Wednesday, August 21, 2019


DIGITAL LIFE



Bitcoin, sextortion
Sextortion shakedown attempts for Bitcoin payoffs get full anatomy

For the uninitiated, the word Bitcoin summons up a mixed emotion of approach-avoidance. It teases curiosity to know more about this fascinating alternative to conventional currency and at the same triggers unease about its bad reputation. New research is not likely to make the approach-avoidance crowd take a leap of faith.
"Spams meet Cryptocurrencies: Sextortion in the Bitcoin Ecosystem" by Masarah Paquet-Clouston, Matteo Romiti, Bernhard Haslhofer and Thomas Charvat, submitted on August 2, is now up on arXiv.
The sextortion to which the authors refer has to do with a scam campaign that made the rounds in 2018 and caught the attention of CBS News back in July 2018. "Using stolen passwords to get a victim's attention, a new sexploitation scam threatens victims with exposing them "doing nasty things." In an emailed threat, the crook claims to have downloaded malware on the victim's computer that enabled the crook to take over the victim's webcam. "
Then the scammers turned up the screws in saying they had a list of the potential victim's contacts and planned to tell all if not sent a payoff.
"The crook also claims to have pilfered email and social media contacts and to have a recording of the victim, filmed from the victim's own webcam, watching porn. Demanding a ransom in bitcoin, the scammer says if the victim doesn't send $ 1,000 to $ 2,000 within 24 hours, the crook will share compromising images of the victim with all of the victim's contacts. "
This scam got a heads up, too, back in February when Christopher Boyd, a malware intelligence analyst, said in Malwarebytes that a "particularly nasty" sextortion scam from at least the middle of 2018 was making the rounds again.
Then what is news about this latest research on arXiv? The value is that it is a detailed anatomy of how this type of campaign works, succeeds, and, in the words of MIT Technology Review, "just how much money this type of scam can generate."
(Noted in MIT Technology Review: "Various researchers have shown that spammers pay botnet owners between $ 100 and $ 500 to send a million spam emails. They can even rent botnets at a cost of $ 10,000 per month, which allows them to send 100 million spam messages . ")
How did the authors pull apart the method used by sextortion spammers? They said they dove into a dataset of 4,340,736 emails related to sextortion, identifying different threat campaigns and evaluating pricing strategy. Then, they extracted Bitcoin addresses and investigated transactions related to sextortion in the Bitcoin ecosystem.

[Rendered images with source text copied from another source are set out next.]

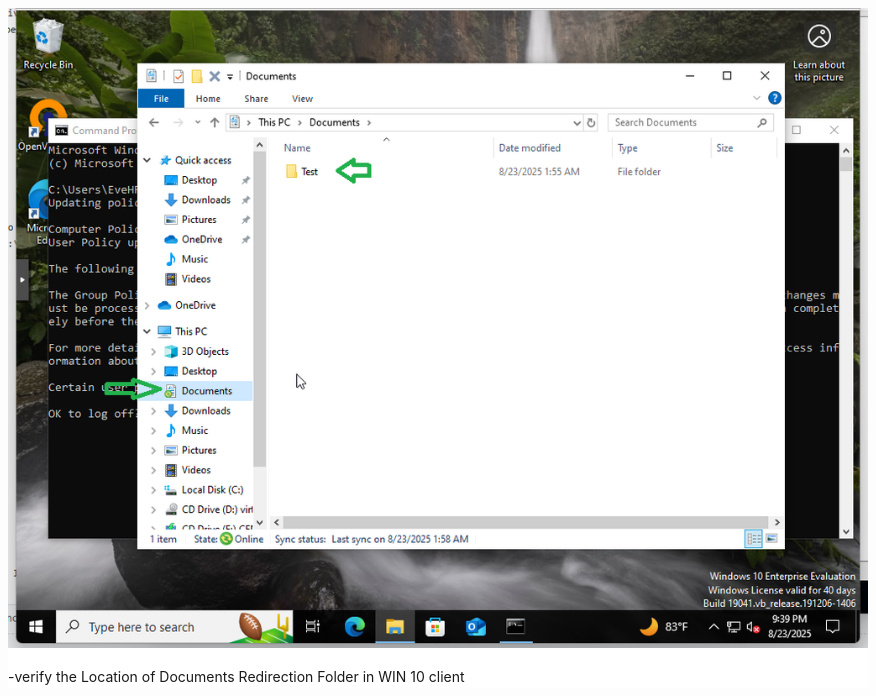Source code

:    ![Verify_DocumentsRedirection_Test](images/41_Verify_DocumentsRedirection_Test.png)

-verify the Location of Documents Redirection Folder in WIN 10 client 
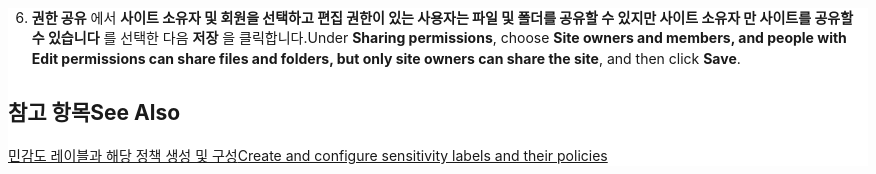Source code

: 6. <span data-ttu-id="e8d6b-201">**권한 공유** 에서 **사이트 소유자 및 회원을 선택하고 편집 권한이 있는 사용자는 파일 및 폴더를 공유할 수 있지만 사이트 소유자 만 사이트를 공유할 수 있습니다** 를 선택한 다음 **저장** 을 클릭합니다.</span><span class="sxs-lookup"><span data-stu-id="e8d6b-201">Under **Sharing permissions**, choose **Site owners and members, and people with Edit permissions can share files and folders, but only site owners can share the site**, and then click **Save**.</span></span>


## <a name="see-also"></a><span data-ttu-id="e8d6b-202">참고 항목</span><span class="sxs-lookup"><span data-stu-id="e8d6b-202">See Also</span></span>

[<span data-ttu-id="e8d6b-203">민감도 레이블과 해당 정책 생성 및 구성</span><span class="sxs-lookup"><span data-stu-id="e8d6b-203">Create and configure sensitivity labels and their policies</span></span>](https://docs.microsoft.com/microsoft-365/compliance/create-sensitivity-labels)


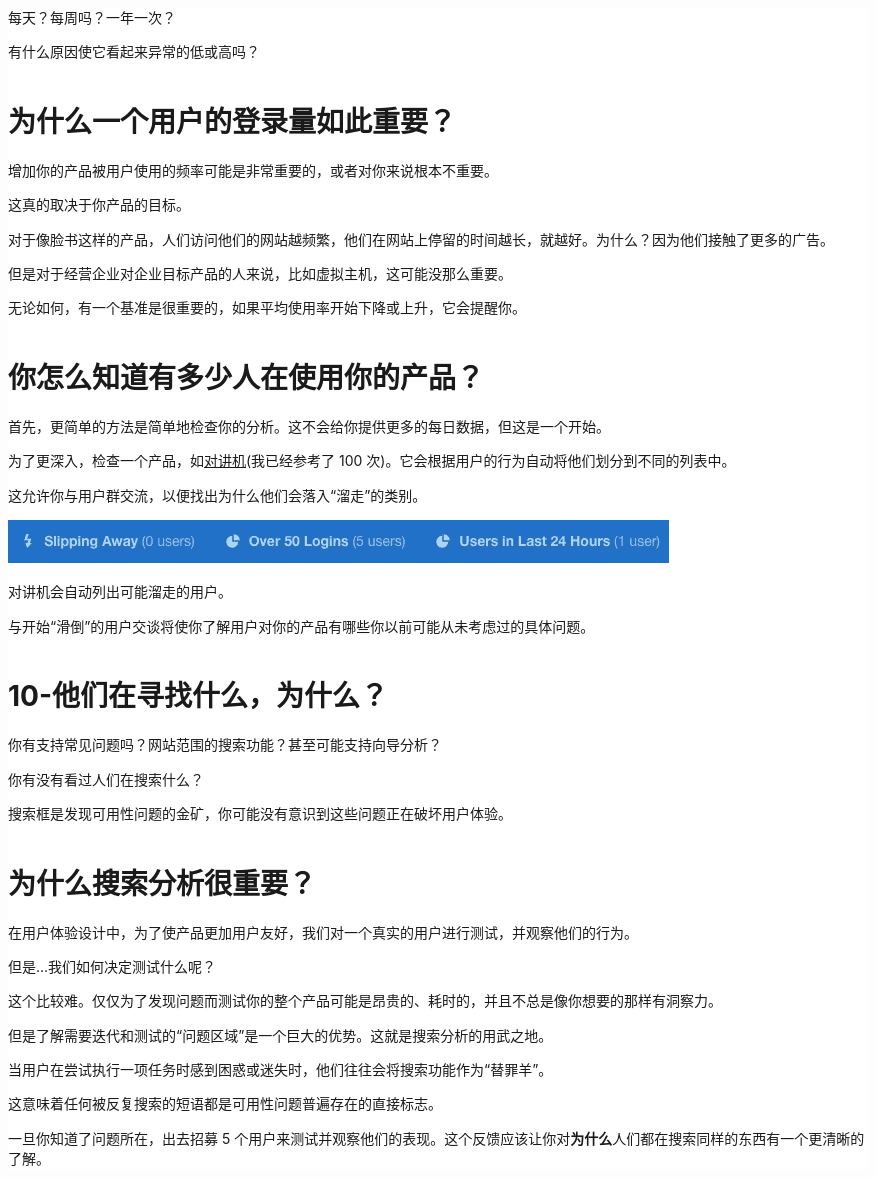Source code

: 每天？每周吗？一年一次？

有什么原因使它看起来异常的低或高吗？

# 为什么一个用户的登录量如此重要？

增加你的产品被用户使用的频率可能是非常重要的，或者对你来说根本不重要。

这真的取决于你产品的目标。

对于像脸书这样的产品，人们访问他们的网站越频繁，他们在网站上停留的时间越长，就越好。为什么？因为他们接触了更多的广告。

但是对于经营企业对企业目标产品的人来说，比如虚拟主机，这可能没那么重要。

无论如何，有一个基准是很重要的，如果平均使用率开始下降或上升，它会提醒你。

# 你怎么知道有多少人在使用你的产品？

首先，更简单的方法是简单地检查你的分析。这不会给你提供更多的每日数据，但这是一个开始。

为了更深入，检查一个产品，如[对讲机](http://intercom.com/)(我已经参考了 100 次)。它会根据用户的行为自动将他们划分到不同的列表中。

这允许你与用户群交流，以便找出为什么他们会落入“溜走”的类别。

![](img/8cb2ec952a89e5c6d17124fb78bc89cd.png)

对讲机会自动列出可能溜走的用户。

与开始“滑倒”的用户交谈将使你了解用户对你的产品有哪些你以前可能从未考虑过的具体问题。

# 10-他们在寻找什么，为什么？

你有支持常见问题吗？网站范围的搜索功能？甚至可能支持向导分析？

你有没有看过人们在搜索什么？

搜索框是发现可用性问题的金矿，你可能没有意识到这些问题正在破坏用户体验。

# 为什么搜索分析很重要？

在用户体验设计中，为了使产品更加用户友好，我们对一个真实的用户进行测试，并观察他们的行为。

但是…我们如何决定测试什么呢？

这个比较难。仅仅为了发现问题而测试你的整个产品可能是昂贵的、耗时的，并且不总是像你想要的那样有洞察力。

但是了解需要迭代和测试的“问题区域”是一个巨大的优势。这就是搜索分析的用武之地。

当用户在尝试执行一项任务时感到困惑或迷失时，他们往往会将搜索功能作为“替罪羊”。

这意味着任何被反复搜索的短语都是可用性问题普遍存在的直接标志。

一旦你知道了问题所在，出去招募 5 个用户来测试并观察他们的表现。这个反馈应该让你对**为什么**人们都在搜索同样的东西有一个更清晰的了解。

Tools? They used open-source GraphSense Cryptocurrency Analytics Platform1, projected onto transaction graphs by applying the "multiple-input clustering heuristic." They estimated spammers' potential revenue through different techniques and also analyzed patterns in monetary flows.
The researchers examined a lucrative 11-month operation cutting "the upper tail of the spamming supply chain." The operation yielded between $ 1,300,620 and $ 1,352,266.
Conclusions? "These folks have studied a huge data set of sextortion emails to better understand how this kind of scam works. Their worrying conclusion is that it is lucrative and likely to become more widespread, said MIT Technology Review.
The researchers said in their paper that spammers will likely continue sending out bulk emails trying to extort money through cryptocurrencies.
Back in April, Ethan Sidelsky asked, "Why Do Cryptocurrencies Have Such a Bad Reputation?
In Medium: "For most people, cryptocurrencies have mostly negative associations — words like scam and bubble often come to mind. The reason for this is that the coverage of cryptocurrencies by the mainstream media has been largely negative — not without reason," he wrote . What shook the boat? "While there are lots of great projects being built in the cryptocurrency community, there are also lots of scams and criminal activity." He added that cryptocurrencies are often used for illegal payments, such as buying drugs or fake ID's, because they are anonymous and decentralized.